That’s more than enough for me to hear from him or anyone else in my family. Eventually, I came out to my second elder sister too, although we all know she had figured it out all along.
With my parents, it’s more of a “don’t ask, don’t tell” situation. Everything is swept under the rug. They used to nag me before, but now that I’m older and am working for myself, they can only say so much. I wouldn’t say they are open-minded; they simply can never be ready for the conversation, so it’s better for them to ignore it. I respect their boundaries. I do my own thing and leave the house right after getting dressed. I’m grateful for that because I don’t want to force them to understand me. I’ve learned to pick my battles. We can’t always have everything in life, right?
To my fellow young trans women out there, remember that we are set on a different path.
Being a trans woman is truly one of the best decisions I’ve ever made, and many things seem to have fallen into place. But it’s not always easy. Some days, the dysphoria creeps in and takes me back to those days. Relationships and love can also get tricky.

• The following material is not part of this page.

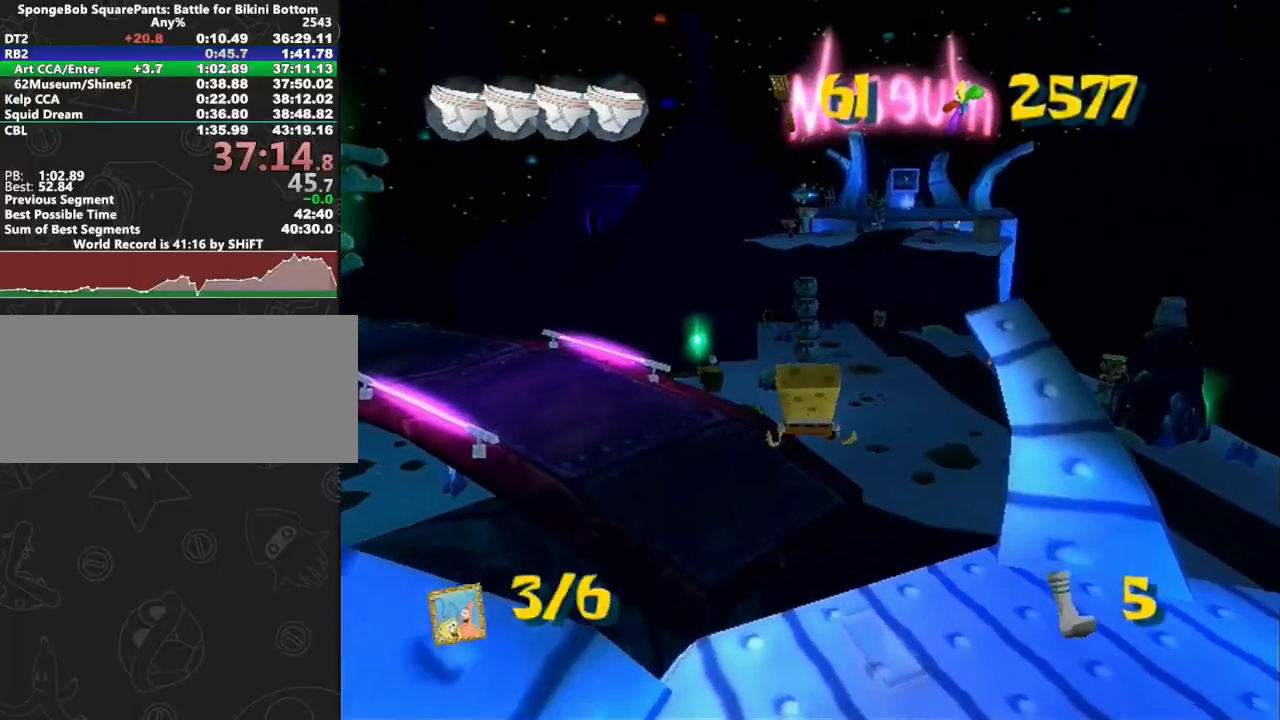
{"buttons": ["A"], "left_stick": "up", "right_stick": "center", "button_events": [[333, "A", "down"]]}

But I have to tell myself that this is nothing compared to everything I had to put up with over the years.
Do this for that little girl in the mirror
Learn to say f*** it and let go. Learn to just do it and do you. Learn to never give in but turn up – for yourself, always. We have to be the one to create our own version of what our future could be, what success looks like and what love can truly be for girls like us. This will be the very foundation of the kind of women we will be in society. So no one can invalidate our womanhood.
As long as you’re sure of who you want to be and you stay true to yourself, the universe will bend in your favour, and you’ll find your tribe. And when you do, grab that connection and run with it and never look back.
Have you ever felt like you never belonged anywhere while growing up? How did you manage to reconcile with that?